▶ _Task prompt_:
Go through the data and copy every line exactly, but not the images.

═══ Information given

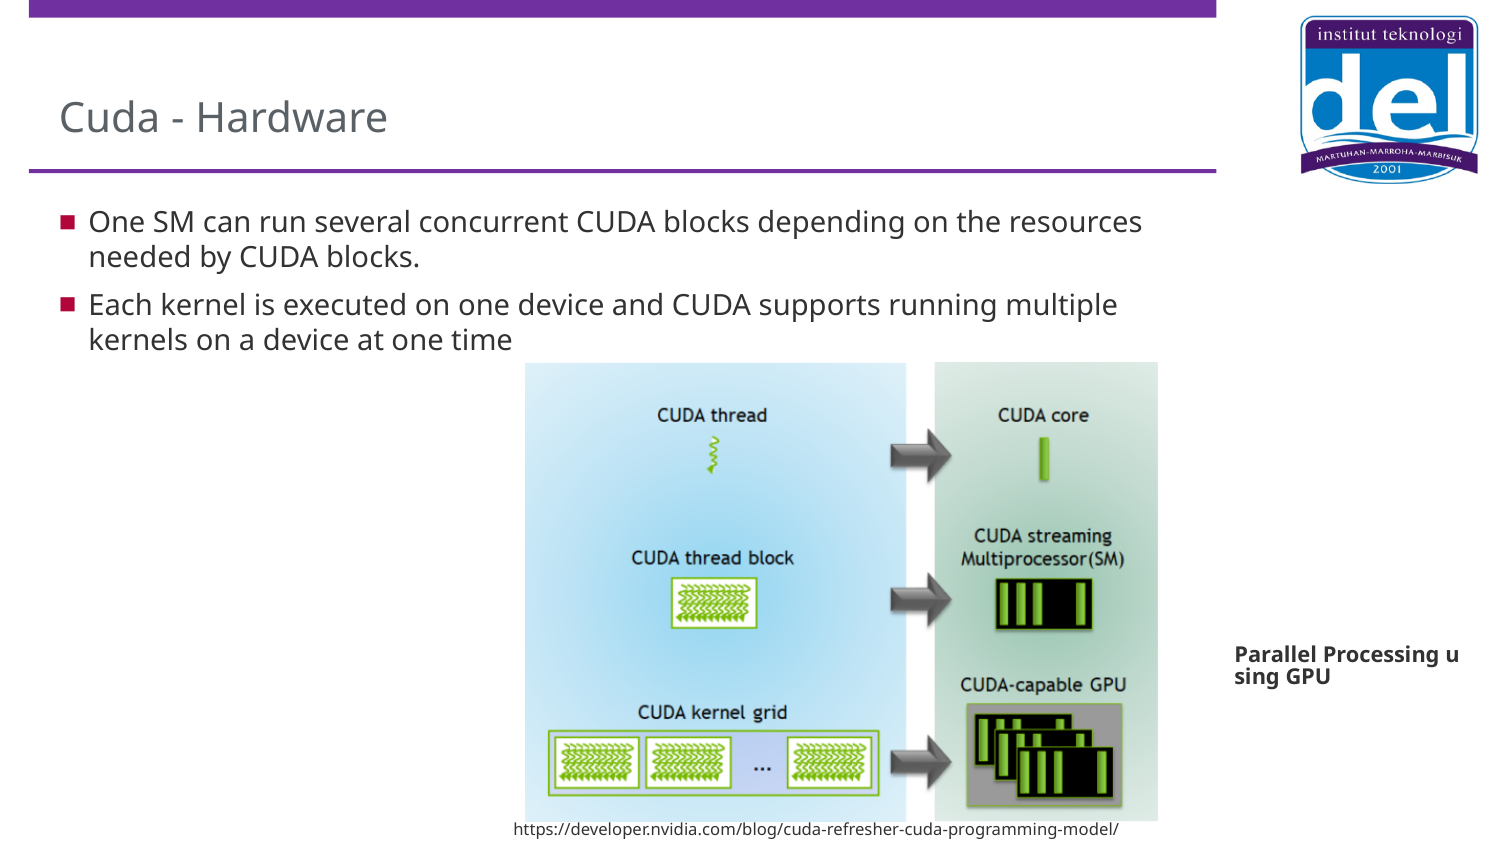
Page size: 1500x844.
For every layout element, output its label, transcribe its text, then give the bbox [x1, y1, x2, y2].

text_box https://developer.nvidia.com/blog/cuda-refresher-cuda-programming-model/ [513, 818, 1170, 843]
footer Parallel Processing using GPU [1216, 584, 1471, 670]
picture [525, 362, 1180, 822]
list One SM can run several concurrent CUDA blocks depending on the resources needed by CUDA blocks. Each kernel is executed on one device and CUDA supports running multiple kernels on a device at one time [58, 203, 1187, 788]
title Cuda - Hardware [58, 17, 1187, 170]
picture [1290, 13, 1483, 184]
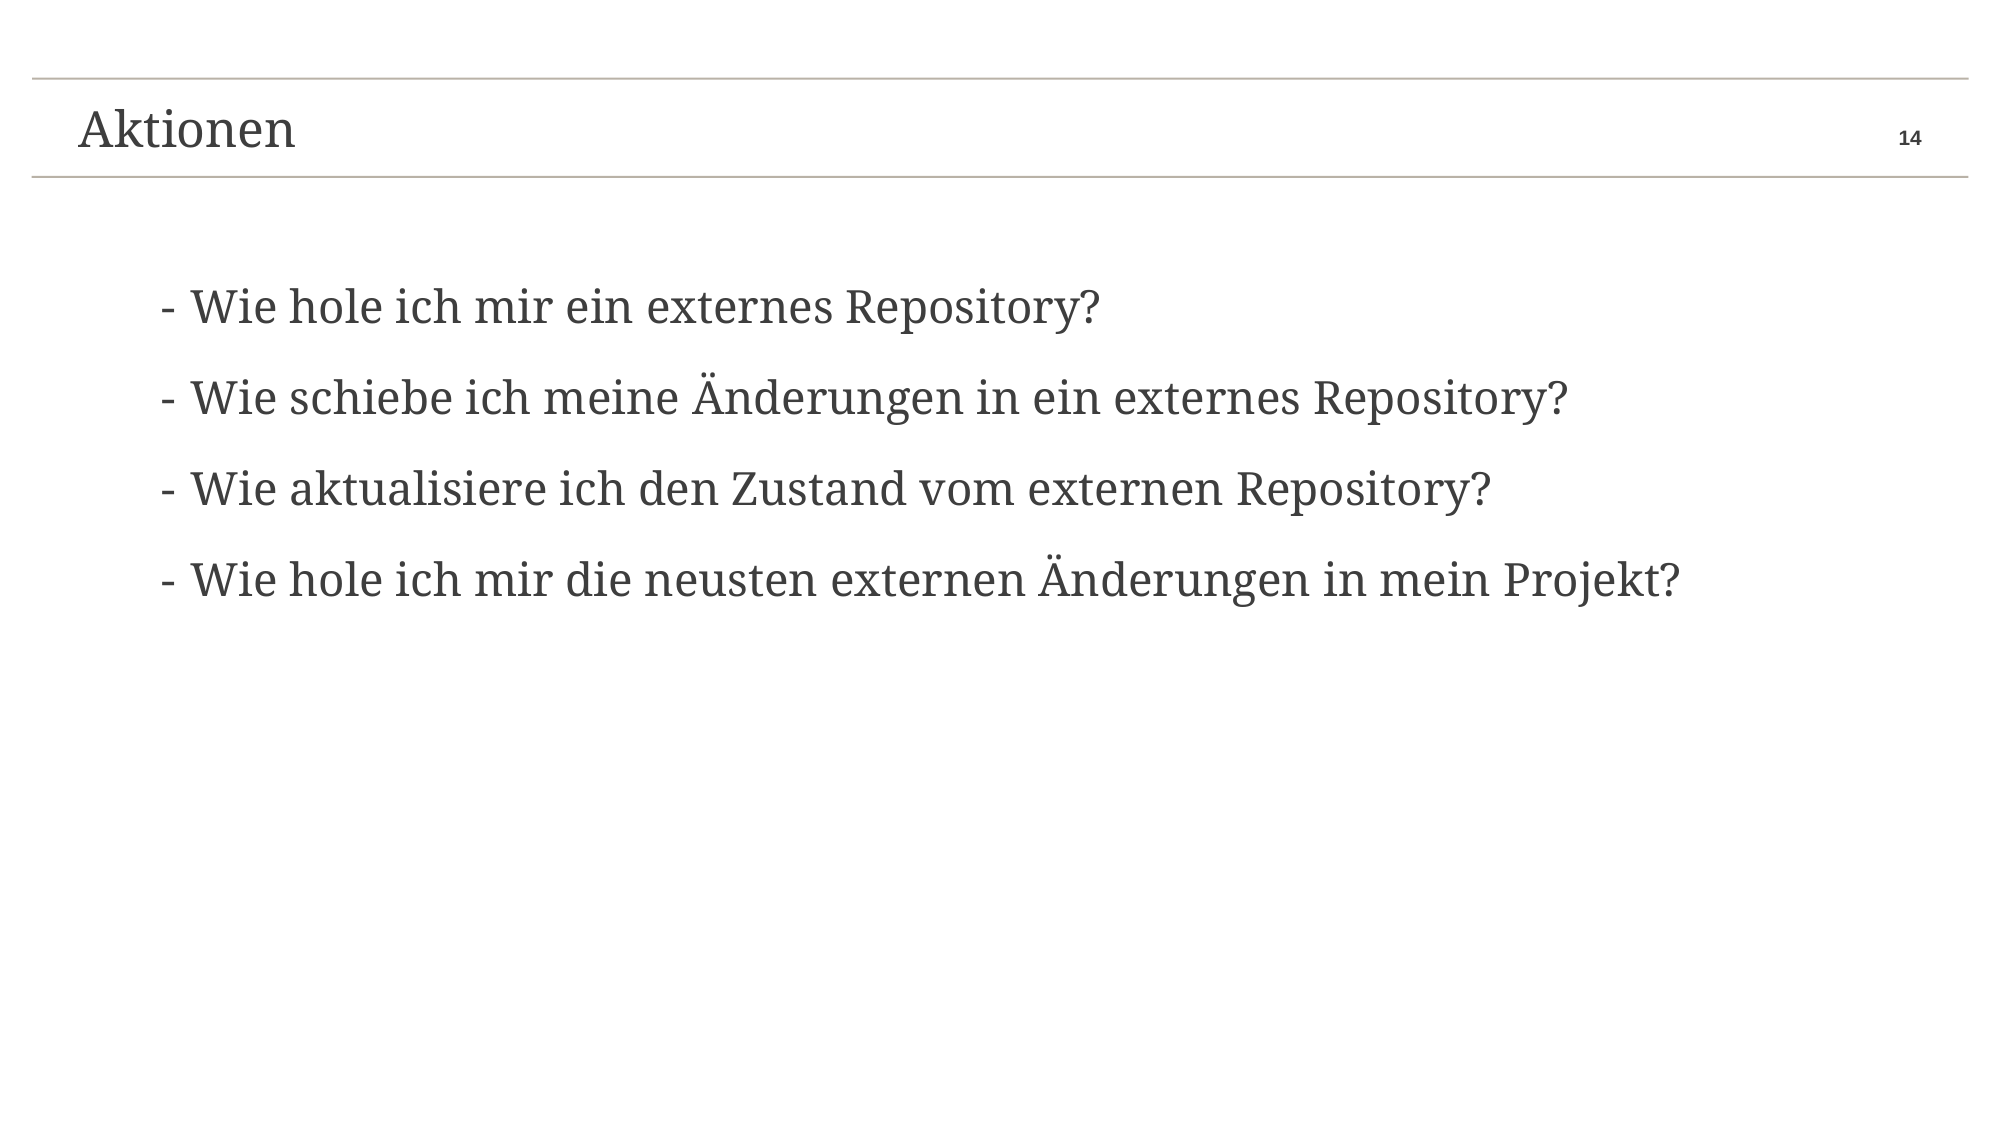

══════

▶ _Answer for the task_:
Page size: 1500x844.
For every layout element, output its label, transcribe its text, then give the bbox [x1, y1, x2, y2].

text_box https://developer.nvidia.com/blog/cuda-refresher-cuda-programming-model/ [513, 818, 1170, 843]
footer Parallel Processing using GPU [1216, 584, 1471, 670]
picture [525, 362, 1180, 822]
list One SM can run several concurrent CUDA blocks depending on the resources needed by CUDA blocks. Each kernel is executed on one device and CUDA supports running multiple kernels on a device at one time [58, 203, 1187, 788]
title Cuda - Hardware [58, 17, 1187, 170]
picture [1290, 13, 1483, 184]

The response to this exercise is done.